Alors que la pénurie de professeurs, notamment en lettres, atteint un niveau critique dans de nombreuses académies, il est temps de questionner certaines incohérences du système de recrutement actuel. Chaque année, l’Éducation nationale fait appel à des milliers de contractuels pour faire face au manque de titulaires. Ces enseignants assurent leurs missions avec professionnalisme, engagement et efficacité. Pourtant, lorsqu’ils se présentent aux concours internes ou à l’oral du CAPES réservé, certains se voient recalés pour des motifs souvent mineurs — un "demi-point" manquant, une prestation jugée insuffisante malgré des années de service irréprochables.
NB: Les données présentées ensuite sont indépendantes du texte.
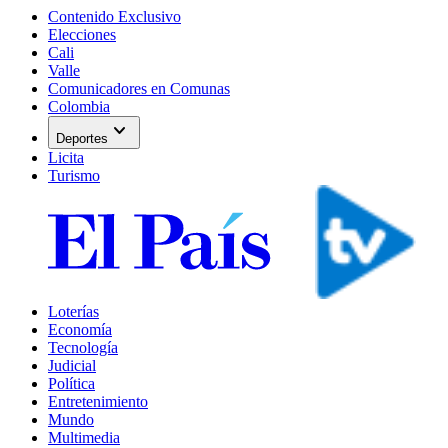
Contenido Exclusivo
Elecciones
Cali
Valle
Comunicadores en Comunas
Colombia
expand_more
Deportes
Licita
Turismo
Loterías
Economía
Tecnología
Judicial
Política
Entretenimiento
Mundo
Multimedia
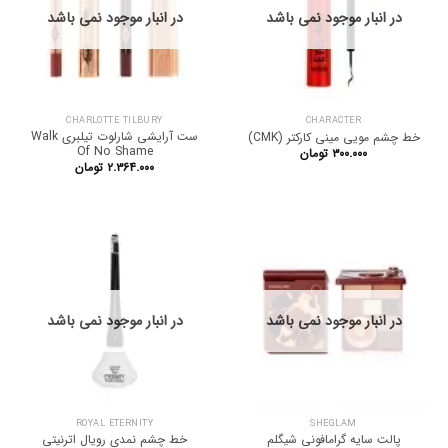
در انبار موجود نمی باشد
در انبار موجود نمی باشد
CHARLOTTE TILBURY
CHARACTER
ست آرایشی شارلوت تیلبری Walk
خط چشم مویی مینی کارکتر (CMK)
Of No Shame
۳۰۰.۰۰۰
تومان
۲.۳۶۴.۰۰۰
تومان
در انبار موجود نمی باشد
در انبار موجود نمی باشد
ROYAL ETERNITY
SHEGLAM
پالت سایه گرامافونی شیگلم
خط چشم نمدی رویال اترنیتی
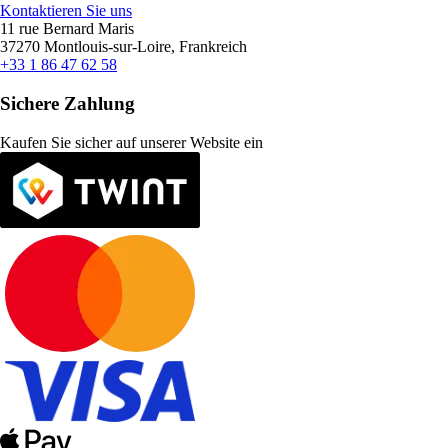
Kontaktieren Sie uns
11 rue Bernard Maris
37270 Montlouis-sur-Loire, Frankreich
+33 1 86 47 62 58
Sichere Zahlung
Kaufen Sie sicher auf unserer Website ein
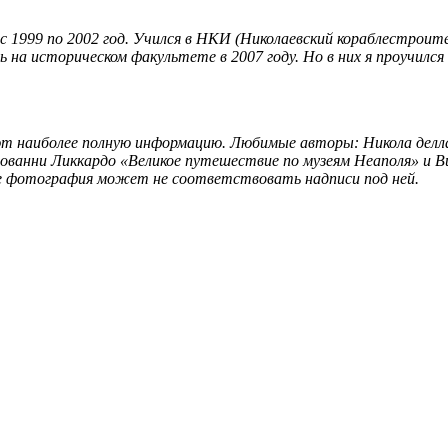
в с 1999 по 2002 год. Учился в НКИ (Николаевский кораблестрои
на историческом факультете в 2007 году. Но в них я проучился 
ют наиболее полную информацию. Любимые авторы: Никола дел
ованни Ликкардо «Великое путешествие по музеям Неаполя» и В
 фотография может не соответствовать надписи под ней.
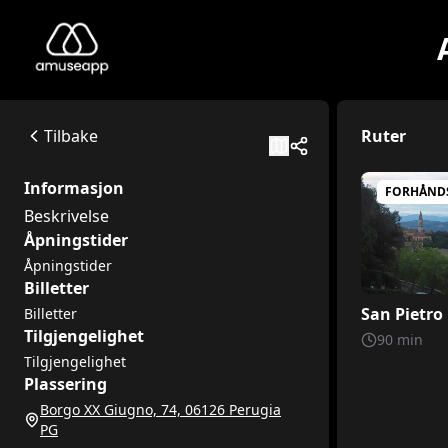
Abbazia di San Pietro - Perugia
Beskrivelse
Borgo XX Giugno, 74, 06126 Perugia PG
Tilbake
Ruter
Available itineraries
San Pietro kloster
Informasjon
FORHÅND
Med denne reiseruten vil dere oppdage San Pietro-klostere
Beskrivelse
En spesiell reise til San Pietro-klosteret
Åpningstider
Klar for å dra på et eventyr i hjertet av Perugia? Klostere
Åpningstider
Billetter
San Pietro
Billetter
Tilgjengelighet
90
min
Tilgjengelighet
Plassering
Borgo XX Giugno, 74, 06126 Perugia
PG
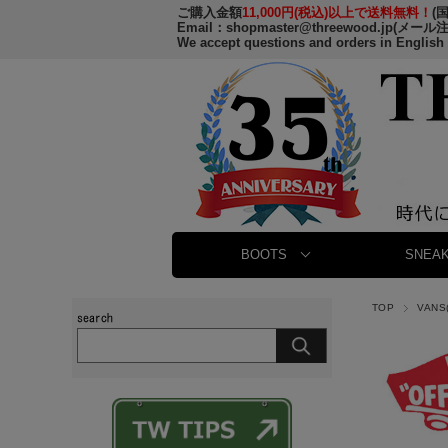
ご購入金額
11,000円(税込)以上で送料無料！
(
Email：
shopmaster@threewood.jp
(メール
We accept questions and orders in English
BOOTS
SNEAK
TOP
VAN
J’ai dans mon établissement, un professeur de français contractuel, avec 15 ans de carrière, apprécié de ses élèves, respecté par ses collègues, et pleinement investi dans la vie scolaire. Il a été refusé deux fois à l’oral du concours, malgré l’évidence de ses compétences. Et ce cas est loin d’être isolé. Dans toutes les académies, des profils similaires sont écartés, alors même qu'ils pallient depuis longtemps les carences du système.
Comment justifier que l'on continue de faire appel à ces enseignants d’année en année pour combler les postes vacants, tout en leur refusant une reconnaissance statutaire ? Comment expliquer que l’Éducation nationale, pourtant promotrice de la Validation des Acquis de l’Expérience (VAE) dans d’autres secteurs, ne l'applique pas à ses propres agents, dont l’expérience est pourtant incontestable ?
Il est urgent de mettre fin à cette contradiction. Valoriser l’expérience de terrain, assouplir les procédures de titularisation pour les contractuels ayant fait leurs preuves, et appliquer réellement la VAE sont des pistes concrètes pour répondre à la crise du recrutement, sans renier les exigences de qualité de l’enseignement.
Reconnaître ces professionnels, ce n’est pas baisser le niveau : c’est au contraire affirmer que l’expérience, la constance et l’engagement au quotidien sont des critères tout aussi dignes que la réussite à une épreuve ponctuelle.
Il est temps que l’Éducation nationale fasse preuve de cohérence et de justice envers celles et ceux qui la font tenir debout, souvent dans l’ombre.